Con toda seguridad, ésta no era la manera de aprehender a los esclavos fugitivos. Algo raro pasaba, algo no iba bien.
Cuando se percató de que los hombres continuaban corriendo con su cuerpo rebotando indefenso sobre el hombro de su capturador, la princesa experimentó auténtico pánico, como el que había vivido la noche en que los soldados del sultán asaltaron el pueblo para llevarla a este reino. Era secuestrada igual que aquella noche. Bella pataleó, se resistió y chilló, pero sólo consiguió que apretaran más fuertemente la envoltura que la retenía irremediablemente.
En cuestión de momentos, estaban fuera del palacio. Oyó el crujir de pisadas sobre la arena, luego sobre piedras, reverberando como si estuvieran en una calle. A continuación, los ruidos inconfundibles de la ciudad a su alrededor. Le llegaron incluso aromas conocidos. ¡Lo que sucedía era que estaban atravesando el mercado!
Una vez más, aulló y forcejeó, pero sólo oyó sus propios gritos sofocados bajo la apretada envoltura. Vaya, probablemente, nadie se fijaría en estos hombres ataviados con túnicas que se abrían paso entre la multitud con un rollo de cualquier mercadería arrojado sobre el hombro. Aunque supieran que llevaban a un ser indefenso en su interior, ¿qué les importaba? ¿No podría ser un esclavo al que trasladaban al mercado?
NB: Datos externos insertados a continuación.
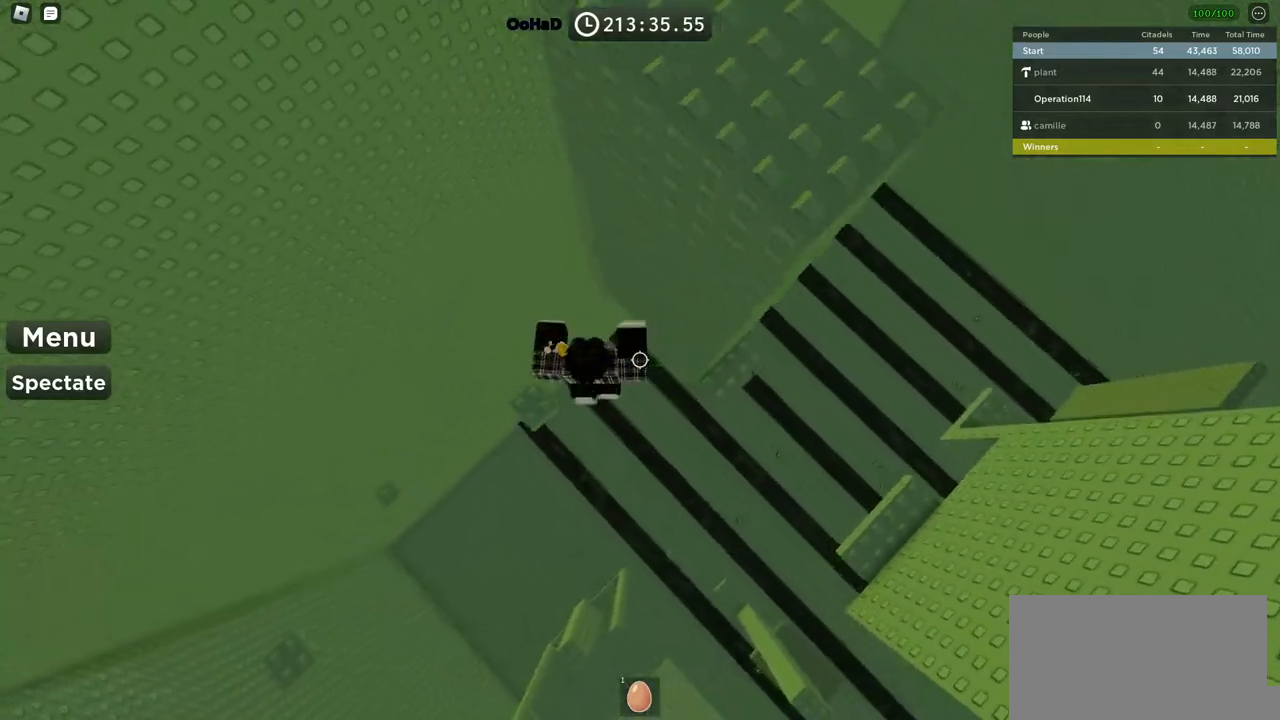
{"keys": [], "events": [[217, "a", "up"]]}
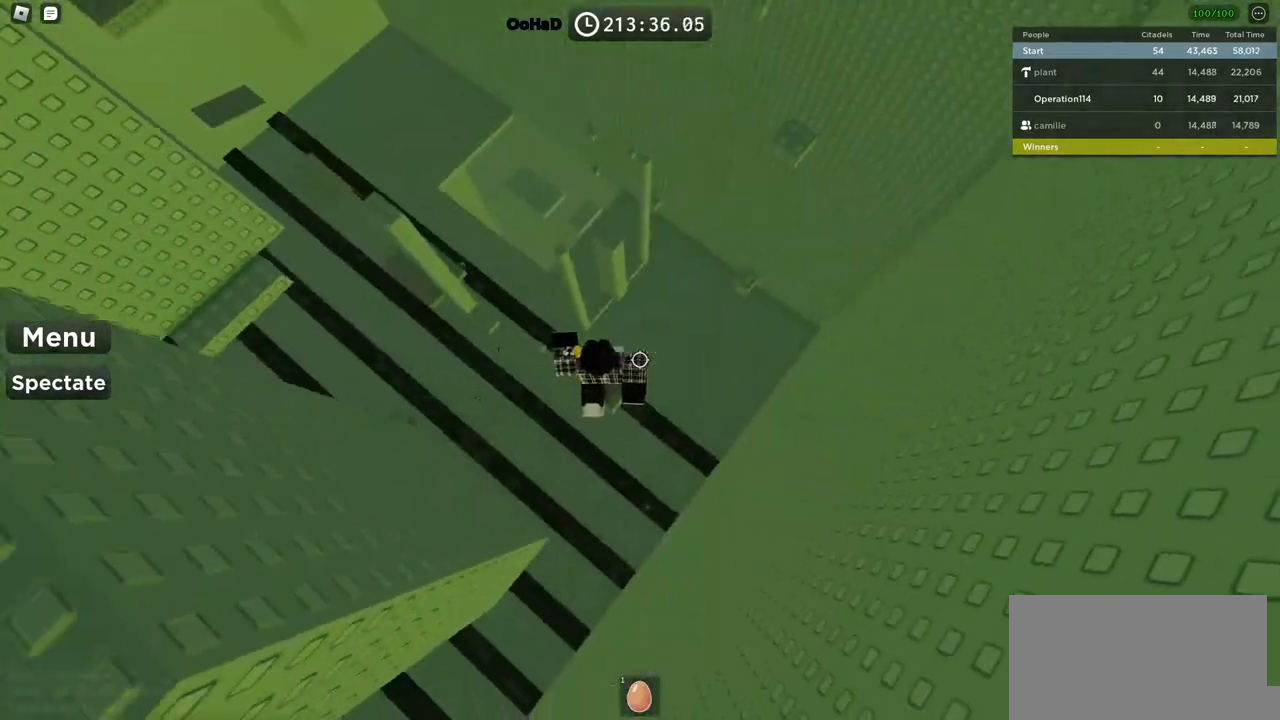
{"keys": ["d", "space"], "events": [[250, "d", "down"], [350, "space", "down"]]}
Bella lloriqueaba inconsolablemente cuando oyó que los pies resonaban contra la madera hueca, y en ese momento olió el mar salado. ¡La estaban trasladando a bordo de un barco! Sus pensamientos se desbocaron.
Desesperadamente, pasaron de Inanna a Tristán, a Laurent, y a Elena, incluso a los pobres y olvidados Dimitri y Rosalynd. ¡Ni siquiera llegarían a enterarse de lo que le había sucedido!
« ¡Oh, por favor, ayudadme, ayudadme!», gimió. Pero las pisadas no se detenían. Estaban bajando por una escalerilla, sí, de eso estaba segura. Luego la metieron en la bodega. El barco era un hervidero de gritos y pies que se movían a toda prisa. ¡Estaban alejándose del puerto!
Laurent:
—Pero ¿qué queréis decir con que nos estáis rescatando? —gritó Tristán—. ¡Yo no voy, os lo aseguro! ¡No quiero que me rescaten!
El hombre palideció de rabia. Acababa de arrojar dos alfombras sobre el suelo del pasillo y nos había ordenado que nos echáramos en ellas para que pudieran enrollarlas y escondernos en su interior a fin de sacarnos del palacio.
—¡Cómo osáis! —escupió las palabras a Tristán mientras los otros sujetaban a Lexius, que estaba indefenso con una mano que atenazaba su boca y le impedía dar la alarma a los sirvientes nada recelosos que se movían fuera en el jardín.